The paucity of the data necessarily makes any interpretation of results tentative, pending higher levels of evidence from systematic studies. Nevertheless, the involvement of memory eloquent brain structures, linked through Papez circuit, in many of the reported cases of stroke-related TGA, as well as frontal lobe structures involved in the organization and monitoring of memory processes, and the absence of significant hemisphere strokes, is sufficient to give pause for thought. A parsimonious hypothesis would therefore be that an acute event, ischaemic or otherwise, may trigger SD, which could lead to an episode of TGA. SD does not respect arterial boundaries, and hence acute strokes in various locations might initiate TGA if SD propagated to reach memory eloquent structures. There is preliminary evidence for a spatial hierarchy of susceptibility to SD within the brain (occipital > parietal > frontal > middle temporal) [58], which might in part explain the rarity of stroke-related TGA, as medial temporal lobe structures are the least susceptible to sustain and propagate SD.

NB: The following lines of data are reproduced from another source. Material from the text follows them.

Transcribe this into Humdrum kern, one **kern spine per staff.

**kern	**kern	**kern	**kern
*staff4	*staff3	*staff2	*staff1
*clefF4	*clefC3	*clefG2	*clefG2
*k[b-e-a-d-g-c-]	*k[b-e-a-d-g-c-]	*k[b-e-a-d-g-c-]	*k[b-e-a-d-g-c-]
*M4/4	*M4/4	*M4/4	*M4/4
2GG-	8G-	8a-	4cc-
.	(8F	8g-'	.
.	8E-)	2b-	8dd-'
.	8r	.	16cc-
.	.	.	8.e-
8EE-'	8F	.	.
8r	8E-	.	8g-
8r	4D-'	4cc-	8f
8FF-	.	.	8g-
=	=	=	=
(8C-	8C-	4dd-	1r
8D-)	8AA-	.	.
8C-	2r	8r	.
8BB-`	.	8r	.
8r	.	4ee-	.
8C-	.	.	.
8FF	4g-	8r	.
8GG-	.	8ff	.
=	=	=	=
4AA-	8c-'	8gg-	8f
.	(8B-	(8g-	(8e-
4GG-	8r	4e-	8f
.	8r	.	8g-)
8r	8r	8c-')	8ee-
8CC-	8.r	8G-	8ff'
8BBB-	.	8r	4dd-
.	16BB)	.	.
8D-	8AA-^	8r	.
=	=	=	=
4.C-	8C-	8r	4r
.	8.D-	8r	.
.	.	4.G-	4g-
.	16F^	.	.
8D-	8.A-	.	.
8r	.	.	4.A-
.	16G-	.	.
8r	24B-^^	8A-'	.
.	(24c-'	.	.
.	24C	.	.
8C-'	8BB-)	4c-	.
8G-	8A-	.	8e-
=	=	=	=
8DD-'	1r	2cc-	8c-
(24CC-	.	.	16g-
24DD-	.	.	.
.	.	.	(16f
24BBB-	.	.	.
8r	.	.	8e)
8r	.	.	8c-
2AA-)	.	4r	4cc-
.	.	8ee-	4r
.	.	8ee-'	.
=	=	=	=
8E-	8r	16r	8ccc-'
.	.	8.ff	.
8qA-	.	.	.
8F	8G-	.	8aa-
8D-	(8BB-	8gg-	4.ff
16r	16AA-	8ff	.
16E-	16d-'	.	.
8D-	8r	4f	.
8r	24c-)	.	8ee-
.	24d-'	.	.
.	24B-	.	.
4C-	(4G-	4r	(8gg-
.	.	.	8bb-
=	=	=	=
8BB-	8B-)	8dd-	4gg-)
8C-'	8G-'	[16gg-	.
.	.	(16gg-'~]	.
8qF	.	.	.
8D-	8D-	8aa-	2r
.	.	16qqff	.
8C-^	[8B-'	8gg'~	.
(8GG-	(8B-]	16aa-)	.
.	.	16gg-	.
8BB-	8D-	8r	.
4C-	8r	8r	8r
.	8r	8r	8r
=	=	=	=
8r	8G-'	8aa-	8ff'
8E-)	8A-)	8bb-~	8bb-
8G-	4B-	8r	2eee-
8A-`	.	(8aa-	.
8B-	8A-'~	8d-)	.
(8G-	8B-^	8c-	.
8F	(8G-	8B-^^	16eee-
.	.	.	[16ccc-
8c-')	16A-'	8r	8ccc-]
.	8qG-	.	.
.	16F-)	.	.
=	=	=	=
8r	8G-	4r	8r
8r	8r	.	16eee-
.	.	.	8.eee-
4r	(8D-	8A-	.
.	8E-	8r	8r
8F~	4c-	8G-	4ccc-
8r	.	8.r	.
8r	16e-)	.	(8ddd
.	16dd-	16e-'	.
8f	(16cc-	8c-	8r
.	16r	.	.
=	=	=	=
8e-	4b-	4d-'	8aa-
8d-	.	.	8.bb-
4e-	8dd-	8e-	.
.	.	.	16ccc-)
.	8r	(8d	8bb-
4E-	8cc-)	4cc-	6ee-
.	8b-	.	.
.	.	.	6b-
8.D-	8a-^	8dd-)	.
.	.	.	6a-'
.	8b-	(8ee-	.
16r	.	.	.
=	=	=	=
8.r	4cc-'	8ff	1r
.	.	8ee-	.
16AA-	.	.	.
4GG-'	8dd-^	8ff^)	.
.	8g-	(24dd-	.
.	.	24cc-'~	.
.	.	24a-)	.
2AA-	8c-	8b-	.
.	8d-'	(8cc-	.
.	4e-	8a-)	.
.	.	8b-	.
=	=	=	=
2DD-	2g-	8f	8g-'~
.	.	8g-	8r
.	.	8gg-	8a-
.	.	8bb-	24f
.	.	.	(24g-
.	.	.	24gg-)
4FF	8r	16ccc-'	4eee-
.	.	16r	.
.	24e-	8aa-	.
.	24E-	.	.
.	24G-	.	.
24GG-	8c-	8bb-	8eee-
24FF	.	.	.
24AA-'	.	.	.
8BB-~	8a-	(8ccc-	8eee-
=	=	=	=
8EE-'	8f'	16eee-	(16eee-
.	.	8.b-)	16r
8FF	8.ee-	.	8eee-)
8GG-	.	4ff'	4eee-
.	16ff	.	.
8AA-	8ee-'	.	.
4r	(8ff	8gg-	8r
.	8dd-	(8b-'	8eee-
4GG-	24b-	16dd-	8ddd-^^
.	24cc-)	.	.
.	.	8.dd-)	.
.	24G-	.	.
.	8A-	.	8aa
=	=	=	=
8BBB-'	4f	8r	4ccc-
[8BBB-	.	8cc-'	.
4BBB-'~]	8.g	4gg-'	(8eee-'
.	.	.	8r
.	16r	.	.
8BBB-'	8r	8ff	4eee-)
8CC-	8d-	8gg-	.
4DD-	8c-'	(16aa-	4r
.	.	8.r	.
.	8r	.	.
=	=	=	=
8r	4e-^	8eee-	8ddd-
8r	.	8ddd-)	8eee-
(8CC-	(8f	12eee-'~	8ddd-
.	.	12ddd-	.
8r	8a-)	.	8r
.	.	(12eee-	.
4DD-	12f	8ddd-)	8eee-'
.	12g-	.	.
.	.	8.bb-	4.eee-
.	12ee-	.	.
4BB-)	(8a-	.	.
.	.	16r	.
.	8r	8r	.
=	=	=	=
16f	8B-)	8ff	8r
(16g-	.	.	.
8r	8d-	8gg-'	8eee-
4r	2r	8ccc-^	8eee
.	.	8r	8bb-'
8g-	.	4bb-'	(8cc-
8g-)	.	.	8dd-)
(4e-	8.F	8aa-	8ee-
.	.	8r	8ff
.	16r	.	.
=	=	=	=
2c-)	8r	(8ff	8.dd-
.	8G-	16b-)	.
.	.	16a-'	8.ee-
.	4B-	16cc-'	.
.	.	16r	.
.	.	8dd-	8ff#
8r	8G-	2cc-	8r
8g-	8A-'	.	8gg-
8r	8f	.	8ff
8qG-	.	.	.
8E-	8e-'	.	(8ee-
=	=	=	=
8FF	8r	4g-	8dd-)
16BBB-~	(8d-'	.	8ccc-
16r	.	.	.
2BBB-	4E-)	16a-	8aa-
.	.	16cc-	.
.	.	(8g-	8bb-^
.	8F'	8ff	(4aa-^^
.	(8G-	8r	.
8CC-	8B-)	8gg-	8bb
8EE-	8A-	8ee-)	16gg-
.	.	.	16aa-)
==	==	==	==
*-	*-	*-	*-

Stroke-related TGA might therefore be regarded as a symptomatic (or secondary) form of TGA, rather than the more usually encountered idiopathic (or primary) form. Other processes involving the cerebral vasculature which have also on occasion been associated with episodes of TGA, and which might therefore also be relevant to these considerations, include cerebral angiography (as in some of these stroke-related cases [28,36]), reversible cerebrovascular vasoconstriction syndrome, CADASIL, and subarachnoid haemorrhage. TGA may also occur on occasion before a typical migraine headache, prompting a view that it may be a form of migraine aura, which itself may sometimes be the sole clinical manifestation of ischaemic stroke [59]. SD has been suggested as a possible explanation for migrainous infarction [60,61]. SD may therefore be a unifying hypothesis for TGA pathogenesis, irrespective of whether it is associated with stroke, migraine, or even seizure. The testability of this hypothesis will depend upon the development of methods to monitor SD in vivo.